TRY IT: Duplicate the records from their first line through the line containing "Iscriviti e ricevi un buono da €10", including both of those lines. Reproduce each line unchanged.

== Segment start ==

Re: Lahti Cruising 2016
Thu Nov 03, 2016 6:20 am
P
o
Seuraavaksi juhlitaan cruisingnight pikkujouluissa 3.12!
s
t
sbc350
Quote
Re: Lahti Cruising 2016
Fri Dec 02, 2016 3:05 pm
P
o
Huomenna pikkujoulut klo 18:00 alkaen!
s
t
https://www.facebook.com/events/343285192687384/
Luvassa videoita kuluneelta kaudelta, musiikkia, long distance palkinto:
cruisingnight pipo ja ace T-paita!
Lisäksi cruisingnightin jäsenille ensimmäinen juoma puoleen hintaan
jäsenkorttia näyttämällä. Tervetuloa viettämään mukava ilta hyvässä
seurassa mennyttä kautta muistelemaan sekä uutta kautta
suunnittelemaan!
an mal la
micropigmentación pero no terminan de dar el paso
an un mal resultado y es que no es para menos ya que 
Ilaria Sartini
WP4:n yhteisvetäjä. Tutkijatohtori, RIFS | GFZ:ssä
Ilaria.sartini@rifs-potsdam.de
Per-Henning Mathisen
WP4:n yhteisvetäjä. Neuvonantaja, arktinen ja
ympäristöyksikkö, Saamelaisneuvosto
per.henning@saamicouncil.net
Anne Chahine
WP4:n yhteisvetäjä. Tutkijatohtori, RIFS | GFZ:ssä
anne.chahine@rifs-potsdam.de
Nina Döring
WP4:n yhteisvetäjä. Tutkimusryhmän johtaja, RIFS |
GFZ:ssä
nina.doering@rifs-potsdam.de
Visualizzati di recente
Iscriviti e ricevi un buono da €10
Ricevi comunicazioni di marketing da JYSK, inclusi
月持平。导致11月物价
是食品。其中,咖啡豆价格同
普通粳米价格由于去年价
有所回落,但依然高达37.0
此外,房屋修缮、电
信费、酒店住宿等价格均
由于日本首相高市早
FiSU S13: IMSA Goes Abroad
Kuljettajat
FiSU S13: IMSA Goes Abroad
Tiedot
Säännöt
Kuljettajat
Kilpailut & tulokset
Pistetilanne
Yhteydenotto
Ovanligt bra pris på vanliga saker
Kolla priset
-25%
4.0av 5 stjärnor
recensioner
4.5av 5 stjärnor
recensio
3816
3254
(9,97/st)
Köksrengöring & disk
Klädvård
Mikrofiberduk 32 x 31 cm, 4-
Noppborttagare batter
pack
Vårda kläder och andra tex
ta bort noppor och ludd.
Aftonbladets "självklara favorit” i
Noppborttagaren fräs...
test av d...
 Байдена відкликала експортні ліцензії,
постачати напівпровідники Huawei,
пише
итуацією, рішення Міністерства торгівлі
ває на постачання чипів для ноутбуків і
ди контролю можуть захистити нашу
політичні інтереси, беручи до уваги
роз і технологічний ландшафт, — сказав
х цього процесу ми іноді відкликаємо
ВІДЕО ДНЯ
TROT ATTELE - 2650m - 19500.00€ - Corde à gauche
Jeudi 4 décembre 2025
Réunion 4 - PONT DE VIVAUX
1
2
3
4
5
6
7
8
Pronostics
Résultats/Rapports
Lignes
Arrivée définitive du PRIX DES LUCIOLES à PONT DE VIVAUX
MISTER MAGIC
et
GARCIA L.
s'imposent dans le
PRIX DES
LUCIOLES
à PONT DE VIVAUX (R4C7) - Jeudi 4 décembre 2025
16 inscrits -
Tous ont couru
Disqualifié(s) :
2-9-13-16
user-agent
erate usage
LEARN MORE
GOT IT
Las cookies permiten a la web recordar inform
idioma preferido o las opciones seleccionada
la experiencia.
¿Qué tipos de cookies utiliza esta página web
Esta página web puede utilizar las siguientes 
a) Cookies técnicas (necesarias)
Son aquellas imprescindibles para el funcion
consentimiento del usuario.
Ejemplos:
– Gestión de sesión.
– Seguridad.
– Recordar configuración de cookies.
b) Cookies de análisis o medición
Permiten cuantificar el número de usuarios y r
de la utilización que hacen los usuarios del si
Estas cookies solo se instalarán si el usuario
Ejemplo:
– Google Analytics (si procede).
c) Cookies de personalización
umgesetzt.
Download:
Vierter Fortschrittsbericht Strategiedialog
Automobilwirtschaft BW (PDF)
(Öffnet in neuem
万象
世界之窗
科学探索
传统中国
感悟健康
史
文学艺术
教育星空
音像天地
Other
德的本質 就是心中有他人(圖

== Segment end ==

ANSWER FOR THIS EXERCISE:
Re: Lahti Cruising 2016
Thu Nov 03, 2016 6:20 am
P
o
Seuraavaksi juhlitaan cruisingnight pikkujouluissa 3.12!
s
t
sbc350
Quote
Re: Lahti Cruising 2016
Fri Dec 02, 2016 3:05 pm
P
o
Huomenna pikkujoulut klo 18:00 alkaen!
s
t
https://www.facebook.com/events/343285192687384/
Luvassa videoita kuluneelta kaudelta, musiikkia, long distance palkinto:
cruisingnight pipo ja ace T-paita!
Lisäksi cruisingnightin jäsenille ensimmäinen juoma puoleen hintaan
jäsenkorttia näyttämällä. Tervetuloa viettämään mukava ilta hyvässä
seurassa mennyttä kautta muistelemaan sekä uutta kautta
suunnittelemaan!
an mal la
micropigmentación pero no terminan de dar el paso
an un mal resultado y es que no es para menos ya que 
Ilaria Sartini
WP4:n yhteisvetäjä. Tutkijatohtori, RIFS | GFZ:ssä
Ilaria.sartini@rifs-potsdam.de
Per-Henning Mathisen
WP4:n yhteisvetäjä. Neuvonantaja, arktinen ja
ympäristöyksikkö, Saamelaisneuvosto
per.henning@saamicouncil.net
Anne Chahine
WP4:n yhteisvetäjä. Tutkijatohtori, RIFS | GFZ:ssä
anne.chahine@rifs-potsdam.de
Nina Döring
WP4:n yhteisvetäjä. Tutkimusryhmän johtaja, RIFS |
GFZ:ssä
nina.doering@rifs-potsdam.de
Visualizzati di recente
Iscriviti e ricevi un buono da €10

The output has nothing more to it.